Mais c’est réellement lorsque Michèle Ray-Gavras (sa femme) tombe sur un article de Yánis Varoufákis qu’il comprend de quoi parlerait principalement son film. C’est grâce à un lien d’amitié entre lui et Varoufakis qu’il va pouvoir bâtir son scénario. En effet, l’ancien ministre grec des finances lui enverra chaque nouveau chapitre de son livre sur ses quelques mois au pouvoir, Conversations entre adultes.
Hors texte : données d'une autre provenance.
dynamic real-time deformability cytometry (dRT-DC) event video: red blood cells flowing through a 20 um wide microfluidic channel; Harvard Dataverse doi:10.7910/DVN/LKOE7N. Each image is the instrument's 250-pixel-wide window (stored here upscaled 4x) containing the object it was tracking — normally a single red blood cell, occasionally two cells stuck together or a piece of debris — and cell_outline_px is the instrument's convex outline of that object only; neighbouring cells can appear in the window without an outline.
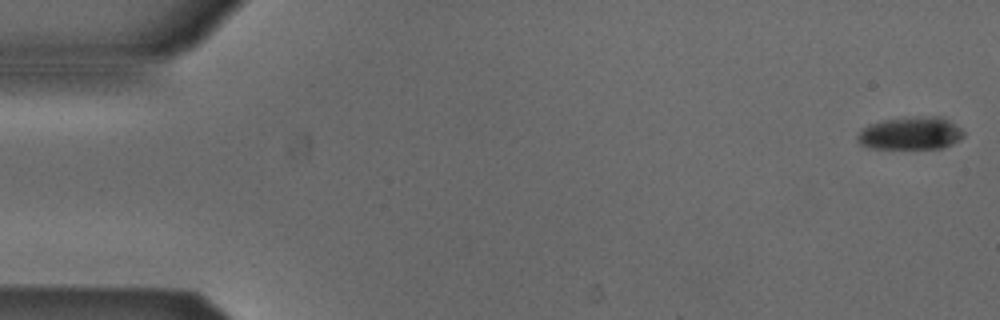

De plus, Varoufakis enregistrait la plupart de ses entretiens avec les dirigeants européens, permettant au réalisateur grec d’avoir des dialogues à la parole près et purement véridiques.
Adults in the Room navigue dans ces eaux politiques traîtresses avec une grande habileté, condensant une situation politique et économique labyrinthique en un feuilleton passionnant. Nous sommes littéralement plongés dans le milieu méconnu des instances directrices et des bureaux des leaders européens. L’intensité des dialogues va parfois faire douter les spectateurs sur leur véracité tant les mots sont durs, voire surréalistes, à l’encontre de Yanis Varoufakis, notamment de la part du ministre allemand des finances, Wolfgang Schäuble, ou encore Jeroen Dijsselbloem, l’ancien président de l’Eurogroupe (N.B. : réunion mensuelle et informelle des ministres des finances des États membres de la zone euro).
Une tragédie moderne ?
Bien qu’il y ait des exceptions notables, la plupart des thrillers politiques basés sur des événements réels ont tellement à cœur d’être fidèles à l’exactitude historique que la tension dramatique s’envole et commence plutôt à ressembler à un documentaire tiède et dilué. Ce n’est certainement pas le cas avec Adults in the Room. La tension est bien réelle.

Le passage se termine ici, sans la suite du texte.